Hi Andy,

so, I have spot some servers having a problem when xrootd process is
trying to connect to olbd process.

The lsof output gave this:

olbd      14643 starlib   12u  unix 0xe029a880      283617437
olbd      14643 starlib   16u  unix 0xcd52b800      283617493
xrootd    31054 starlib   13u  unix 0xedd77480      139733486

As you can see the socket file for xrootd process is still located on /tmp
which is periodically purged. I have found this also on all other nodes
having this problem. I guess these server were not restarted correctly and
didn't pick up the new configuration for /var/xrootd ....
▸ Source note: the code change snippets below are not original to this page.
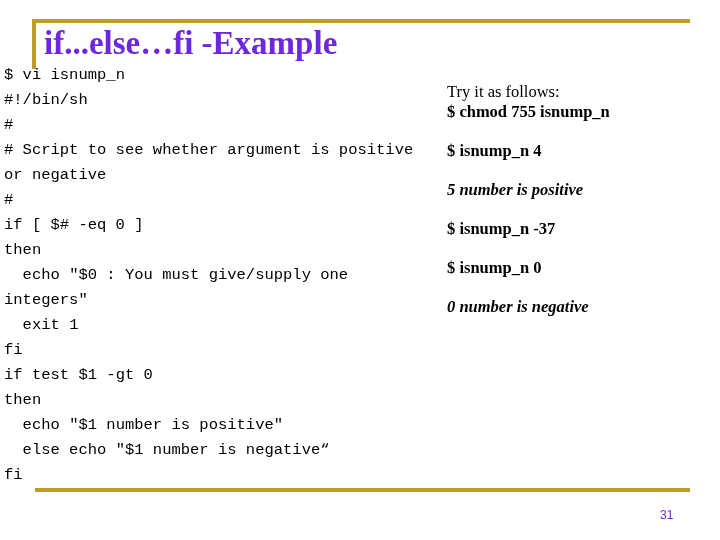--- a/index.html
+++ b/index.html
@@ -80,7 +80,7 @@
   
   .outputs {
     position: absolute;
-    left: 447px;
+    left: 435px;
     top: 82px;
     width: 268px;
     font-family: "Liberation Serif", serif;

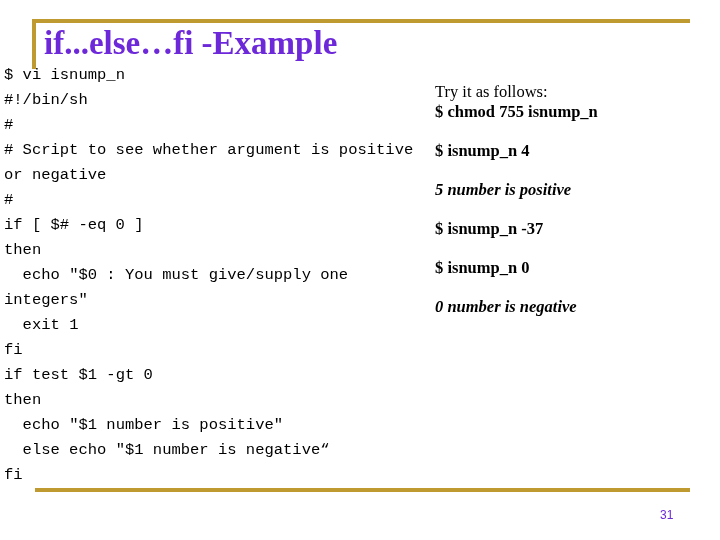--- a/index.html
+++ b/index.html
@@ -91,7 +91,7 @@
   .grp { margin-bottom: 19px; }
   .grp:last-child { margin-bottom: 0; }
   .o-plain  { display: block; font-weight: normal; font-style: normal; }
-  .o-cmd    { display: block; font-weight: bold;   font-style: normal; }
+  .o-cmd    { display: block; font-weight: normal;   font-style: normal; margin-top: 8px; }
   .o-out    { display: block; font-weight: bold; font-style: italic; margin-top: 19px; }
 
   

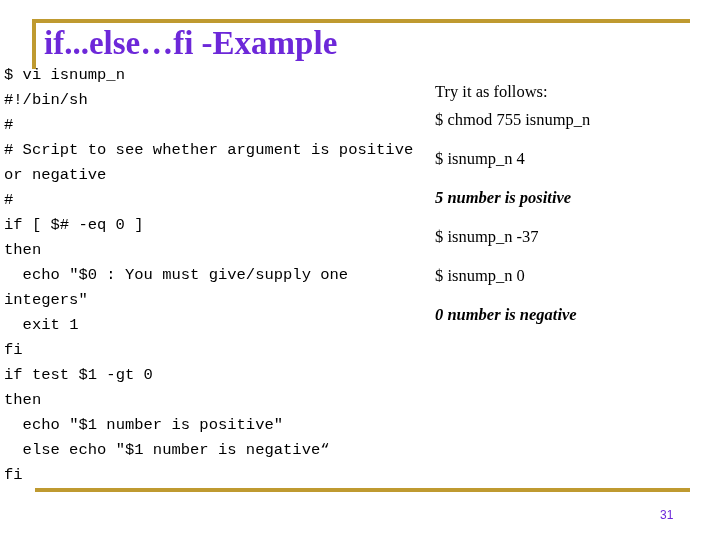--- a/index.html
+++ b/index.html
@@ -92,7 +92,7 @@
   .grp:last-child { margin-bottom: 0; }
   .o-plain  { display: block; font-weight: normal; font-style: normal; }
   .o-cmd    { display: block; font-weight: normal;   font-style: normal; margin-top: 8px; }
-  .o-out    { display: block; font-weight: bold; font-style: italic; margin-top: 19px; }
+  .o-out    { display: block; font-weight: normal; font-style: italic; }
 
   
   .pageno {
I will restart those nodes and continue in monitoring this issue.


> Hi Pavel,
> Then you are lucky. I suppose it is possible for the server to recover,
> depending on the server/redirector combination you are running. But do
> look for this pattern. Anyway, still looking for a gcore of when the
> server thinks it's connected but it is not (we couldn't find an actual
> case here at INFN). The only problem found was the one I described and
> they have resolved it by upgrading.
> Andy
> On Thu, 22 Mar 2007, Pavel Jakl wrote:
>> Hi Andy,
>> if I got your question correctly, for BNL/STAR, it is preferable to
>> upgrade redirector rather than dataservers on the production cluster. We
>> have many things which we would need to test on new production version
>> (Name2Name, prepare etc.) before putting it into the production.
>> From my observation, I don't see any downward spiral there. I see those
>> messages when the cluster is going up, but after while they disappear
>> and
>> redirector will get normal login request.
>> All dataservers have 20060920 version and redirector has 20070130.
>> If you want, I can try to spot the pattern and be sure that servers that
>> firstly showed at redirector log with an invalid login request are then
>> really connected somewhere.
>> Pavel
>> > Several people have been noticing that at times data servers can no
>> longer
>> > communicate with the redirector. After a lot of sluething through INFN
>> log
>> > files and discussions about which versions of what they are running, I
>> > have finally tracked down one (if not  *the*) problem. Should you
>> notice
>> > the following line in your olbd redirector log file
>> >
>> > XrdProtocol: ?:15@bbr-datamove30 terminated matching protocol not
>> found
>> >
>> > (substitute bbr-datamove30 with your own favorite host name) then
>> you've
>> > just tripped over the "bug" and it's unlikely that the indicated host
>> will
>> > be able to connect to the redirector.
>> >
>> > The problem was actually introduced several months ago when the olbd
>> was
>> > switched to use the same plugin architecture that xrootd uses. This
>> was
>> > done in preparation for DPM and Castor2 integration (plus reducing the
>> > need to maintain separate but equal classes). The problem is triggered
>> > when the redirector becomes unavailable for about 10 minutes from the
>> data
>> > server's point of view. When that occurs, the data server makes use of
>> an
>> > obscure protocol element that causes the redirector to think that it
>> is
>> > getting an invalid login request. So, the redirector terminates the
>> > connection. This, of course, makes the redirector even more
>> unavailable
>> > and the dataserver wants to use that protocol element even more. You
>> > shouldalready see the downward spiral here.
>> >
>> > The problem was finally resolved in version 1.42 of
>> (or
>> > v20070305-1056 -- Match 5th). If you are running a data server created
>> > prior to March 5th and a redirector created *after* 2006/04/05
>> 02:28:03
>> > then you are potentially sitting on this problem.
>> >
>> > Currently, I am thinking that the best solution is to upgrade to the
>> soon
>> > to be production release (based on the forth comming development
>> release
>> > -- in a day or so). At a minimum, all data servers have to change.
>> >
>> > The alternative is to acomodate the odd protocol element used by the
>> > data server. But even that would require that at least the redirector
>> > would have to get upgraded to the latest release. And, frankly, that
>> > solution would in a way be a hack (though understandably maintaining
>> > backward compatibility).
>> >
>> > Anybody has a preference here?
>> >
>> > Andy
>> >